## Selected text
One questions how they should engage more, whilst the other grapples with how to reconcile two seemingly competing theories of how much, and what type of interactions are most beneficial for the child’s experience and outcomes.

In regards to how Madison should engage more, the Australia Framework, Belonging, Being, Becoming (EYLF) provides some direction to the educator’s interaction to extend children’s learning, drawing on the term “teachable moments” to scaffold children’s learning via providing feedback, challenging their thinking, open ended questions, and guiding their learning. Stating that responsiveness, our knowledge of children’s strengths, abilities and interests enables us to stimulate and enrich children’s learning and thinking by respectfully entering their play (DEEWR, 2009, p. 15)

The ‘knowing’ when is a ‘teachable moment’, is one of the areas of concern for Madison, and for many ECE’s. What is a ‘teachable moment’? How is the identification of a teachable moment affected by an educator’s knowing, doing and being? How do experienced educators make a decision of when is a ‘teachable moment’? The framework tells us by using their knowledge of the child, which develops from careful observation and interaction, but also by considering their beliefs of what is important to teach, and their understanding of child development to interpret the observations and interactions. Hyun, reminds us that a teacher’s idea of a teachable moment may not match with the learner’s learnable moment, noting that ‘scaffolding requires individualized pedagogical adaptation for each learner in a learner-meaningful context (2006, pp. 136-137).

## Data block
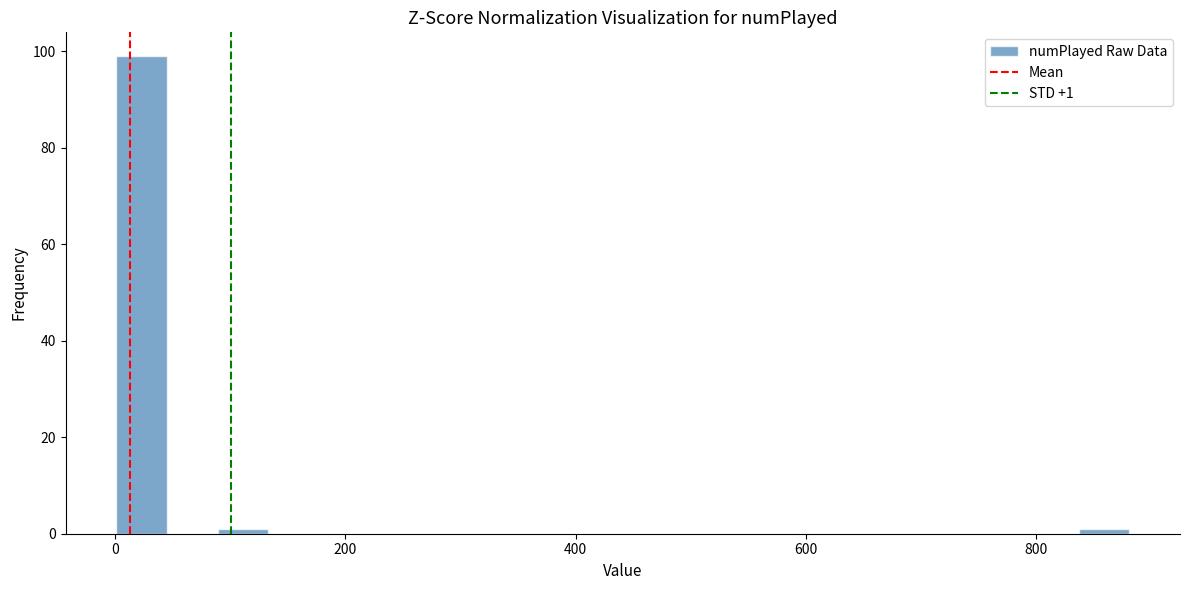

Read against the x-axis, roughly where is the centre of the tallest bar?

20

## Instruction A
From the passage on teachable moments, output the part between "The ‘knowing’ when" and "(2006, pp. 136-137).", inclusive.
## Instruction B
Answer these about the passage on teachable moments:
(i) What title does the passage give for the Australian framework it draws on?
(ii) Which page of DEEWR (2009) is cited?
(iii) According to Hyun, what may a teacher's idea of a teachable moment fail to match?

## Task solution A
The ‘knowing’ when is a ‘teachable moment’, is one of the areas of concern for Madison, and for many ECE’s. What is a ‘teachable moment’? How is the identification of a teachable moment affected by an educator’s knowing, doing and being? How do experienced educators make a decision of when is a ‘teachable moment’? The framework tells us by using their knowledge of the child, which develops from careful observation and interaction, but also by considering their beliefs of what is important to teach, and their understanding of child development to interpret the observations and interactions. Hyun, reminds us that a teacher’s idea of a teachable moment may not match with the learner’s learnable moment, noting that ‘scaffolding requires individualized pedagogical adaptation for each learner in a learner-meaningful context (2006, pp. 136-137).

## Task solution B
(i) Belonging, Being, Becoming (EYLF)
(ii) Page 15
(iii) The learner's learnable moment